Rebuttal to Garcia on Waiver of Immunity
Judge Wiener of the Fifth Circuit Court of Appeals has written a powerful and innovative rejection of the 2d Circuit decision in Garcia v. SUNY Health Sciences Ctr., 280 F. 3d 98, (2d Cir. 2001).Johnson v. Louisiana Dept. Of Education, 2003 WL 21000830 (5th Cir. May 5, 2003) (Wiener, J. Specially dissenting or specially concurring). Garcia held that a state could not knowingly waive its immunity if at the time it had reason to believe that Congress had abrogated its immunity, leaving the state with no real choice.
The Fifth Circuit adopted the Garcia analysis in Pace v. Bougalusa City School Board, 325 F. 3d 609 (5th Cir. 2003). Judge Weiner specially concurred in Johnson because he was bound to follow Pace, but he urged the Circuit to reverse Pace en banc. Sixth other Circuits have rejected the Pace approach and find a waiver of immunity by acceptance of federal funding. See cases cited by Wiener, J. in Johnson at fn. 24.
At its heart, the Wiener opinion distinguishes between the knowing waiver exception of 14th Amendment abrogation of sovereign immunity and the clearly and unambiguously stated non-coercive waiver exception for Spending Clause cases. Relying on language in the College Park decision by Justice Scalia, Judge Wiener concludes that in Spending power cases, the waiver of immunity is a condition precedent to accepting the federal funding, so it is immaterial whether the state mistakenly believed at the time that it had no real choice because Congress had validly abrogated its immunity. When the state accepted the funds, it had no expectation of immunity and cannot complain if that is the result accepted by the courts.

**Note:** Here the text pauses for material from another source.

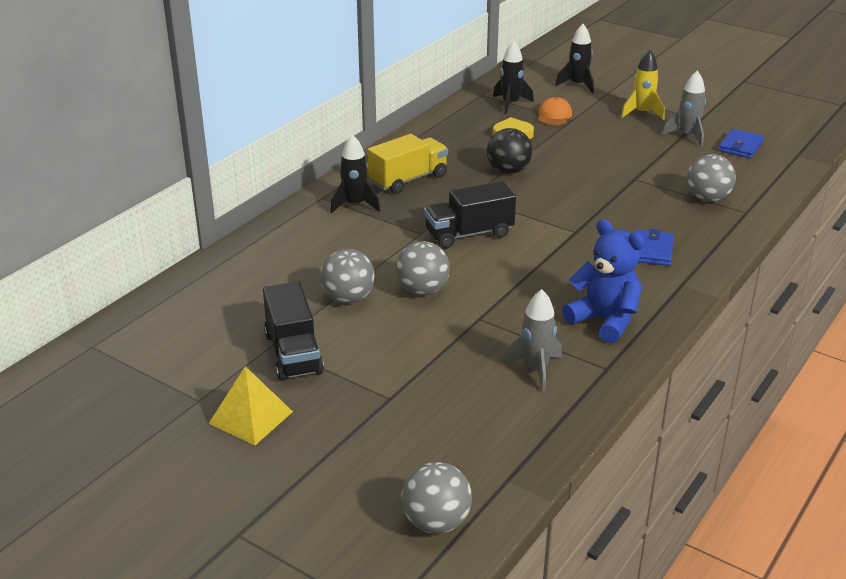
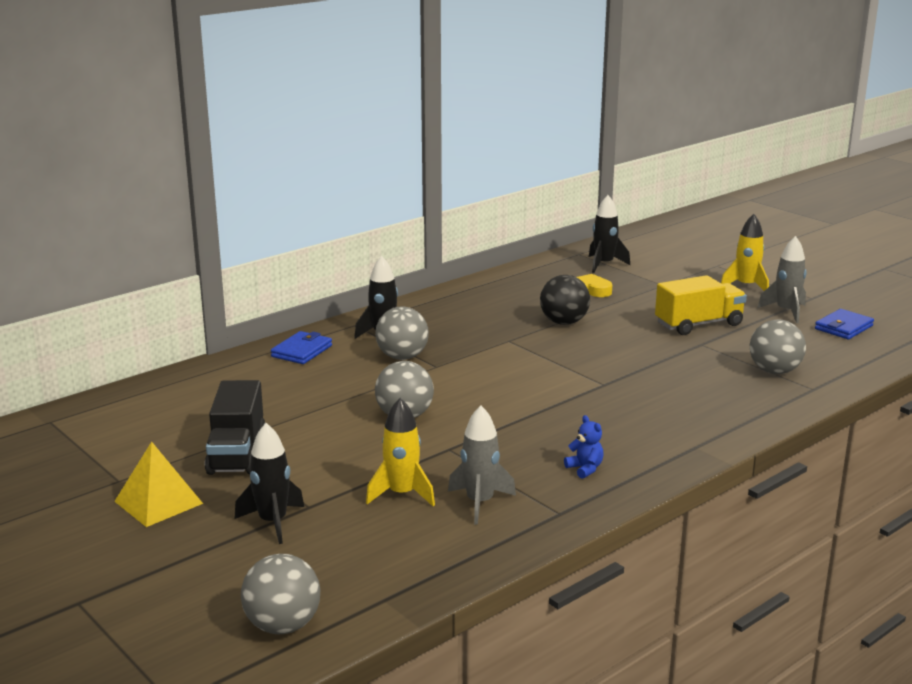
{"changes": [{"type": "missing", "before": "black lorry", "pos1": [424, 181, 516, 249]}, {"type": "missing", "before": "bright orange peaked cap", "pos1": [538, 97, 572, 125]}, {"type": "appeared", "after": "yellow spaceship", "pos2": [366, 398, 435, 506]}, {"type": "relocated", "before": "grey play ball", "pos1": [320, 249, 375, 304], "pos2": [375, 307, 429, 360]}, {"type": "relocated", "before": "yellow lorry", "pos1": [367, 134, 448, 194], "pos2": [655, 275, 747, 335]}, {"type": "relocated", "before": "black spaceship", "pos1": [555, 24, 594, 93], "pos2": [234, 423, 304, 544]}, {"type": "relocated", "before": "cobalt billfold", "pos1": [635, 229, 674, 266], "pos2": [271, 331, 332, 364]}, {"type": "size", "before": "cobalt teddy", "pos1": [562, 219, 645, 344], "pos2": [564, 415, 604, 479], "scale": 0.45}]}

The majority opinion sets the date of the Garrett decision denying 14th Amendment power to abrogate immunity under Title I of the Americans with Disability Act at 2001, as the date when the states are in a position to knowingly waive its immunity. Justice Wiener, however, finds that the Supreme Court clearly made an ipso facto waiver of immunity in claims under Section 504 of the Rehabilitation Act of 1974 in 1998 in Lane v. Weiner, see Johnson at *6, in which case the cut-off date would be 1998.